Com uma abordagem semelhante à Multiplan, a BRMalls lançou, por exemplo, o aplicativo dos seus empreendimentos, que também dão acesso ao VIVA, seu novo programa de relacionamento. Além de expandir as parcerias e integrações do seu marketplace por meio da Delivery Center.

A Aliansce Sonae também priorizou a evolução do seu marketplace, por meio de um projeto-piloto no Parque D. Pedro Shopping, em Campinas (SP), que será expandido a outros seis empreendimentos até o fim deste ano. Em 2021, o plano é cobrir todos os centros de compra do seu portfólio.

O Iguatemi foi outro grupo que aproveitou a pandemia para escalar seu marketplace, o Iguatemi 365, lançado em outubro do ano passado, inicialmente, apenas em São Paulo. Nos últimos meses, a plataforma chegou a praças como Brasília, Curitiba, Porto Alegre e Goiânia.

Legado

Para ajudar a Multiplan nessa disputa, Chor, apesar de jovem, já conta com uma bagagem no setor e também no plano digital. Ele começou a trabalhar aos 15 anos, quando foi Jovem Aprendiz no BarraShopping e, posteriormente, na Multiplan. No grupo, passou ainda pela área comercial, antes de decidir sair, em 2016, para fundar seu próprio negócio, o Bazzah, um marketplace de moda.

Dois anos depois, ele retornou à velha casa, a pedido do avô, para ajudar a estruturar o MIND. Durante um período, dividiu os dias e as noites entre o grupo e o Bazzah, que fechou as portas em 2019.

Hoje, Chor ainda encontra tempo para se dedicar a outras atividades. Ele é conselheiro da VoaHotéis, plataforma de digitalização de hotéis independentes; da VocêComanda, uma carteira digital para eventos; e da LeeTag, um aplicativo gerador de hashtags.
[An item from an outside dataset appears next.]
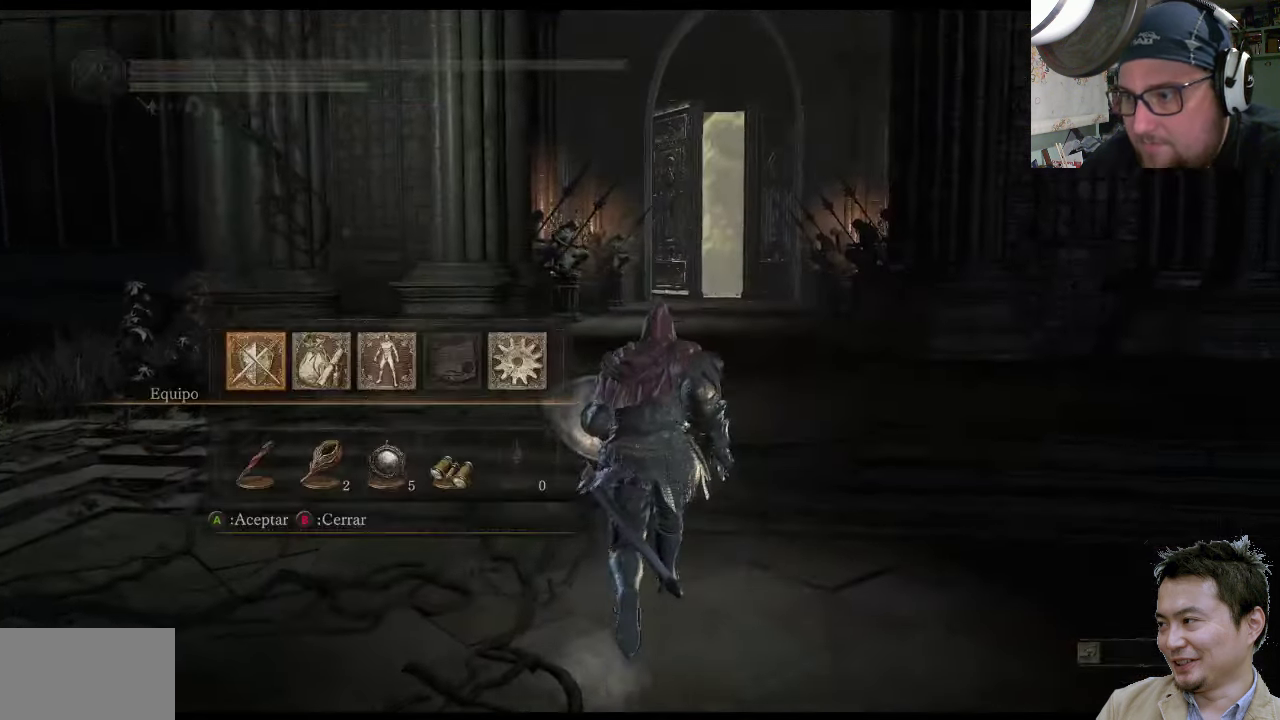
{"buttons": [], "left_stick": "up", "right_stick": "center", "events": [[134, "CIRCLE", "down"], [234, "CIRCLE", "up"], [333, "CIRCLE", "down"], [433, "CIRCLE", "up"]]}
E prepara suas primeiras incursões como investidor, de olho em startups com modelos alavancados por “efeitos de rede”.

Boa parte da sua energia seguirá sendo reservada, porém, à Multiplan. “Eu tenho um sentimento muito forte de legado com a empresa”, diz. “E meu maior desafio é mostrar que ainda tem muita coisa que podemos, devemos e vamos fazer.”